__WRITTEN PROBLEM__.
In the hockey passage, which movie featured the Red Wings jersey?

__PASSAGE__.
** START **

Looking back, though, I'm glad I never went all-in with the Flyers, I'm
not sure if I could live with myself being aligned with Flyer fans as an
adult.
There
were two HUGE stars in hockey at that time: Wayne Gretzky and Mario
Lemieux. The debate always seemed to be over who was the better player,
and everybody had one of those two as their favorite. I figured it
couldn't be that easy, could it? Were there really only two
players that could possibly be considered the best in the league, with
nobody else even in the conversation? This was midway through my high
school years, and I remember going to the school library every week to
look at the scoring leaders in new copy of Hockey News (that's how cool my school library was: they had Hockey News
in the magazine section!). Without fail, Mario and Wayne were either #1
or #2 in every scoring category. However, the same name seemed to be
listed third on every list: Steve Yzerman.
The
year was 1988, and Yzerman was leading his team in every category and
was right there with the two superstars in league scoring, but falling
well outside the tight spotlight on Wayne and Mario, neither he nor his
team got a lot of attention. Perfect, I thought. He scored his
50th goal on the same night he wrecked his knee and was out for the rest
of the season, but that season of following Yzerman through the
newspaper, reading articles about him at the library, and staying up
late to hopefully catch just one or two highlights on TV, was the year I
chose my favorite player and, by extension, my favorite team.
Yzerman
was a great player on an improving team, but the Red Wings weren't a
favorite to win much of anything. They hadn't won a Cup in decades and
they were in the same conference as the unstoppable Oilers, but they
seemed to be a team on the rise: they reached the conference finals two
years in a row (losing to Edmonton both times) and were assembling a
good group of players, including Yzerman, Adam Oates, Petr Klima, and
the great Bob Probert. Additionally, they had a very cool-looking jersey
which was featured prominently in a movie that had a formative
influence on the high school me: Ferris Bueller's Day Off. To
this day, I believe that the Red Wings have the greatest jersey in
hockey, the city of Chicago seems like a lot of fun, Ferraris are the
sexiest car ever made, and Sloane Peterson is a girl I would for whom I
would disguise my voice and prank the principal any day.
My
new favorite player went on to score 65 goals and 155 points the next
season; still behind Mario and The Great One that year but career bests
in both categories, and his 155 points are a total that still has yet to
be surpassed by anybody not named Lemieux or Gretzky. That Wings team
got bounced from the first round of the playoffs, though, and the next
year, the 1989-1990 season—despite another 60+ goal effort from
Yzerman—ended with the Red Wings last in the Norris division, and out of
the playoffs.

** END **

__INFORMATION SHOWN__.
** START **

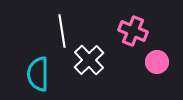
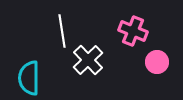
white cross: moved 1 px left
cyan semicircle: moved 9 px left, 4 px down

** END **

__EXERCISE SOLUTION__.
Ferris Bueller's Day Off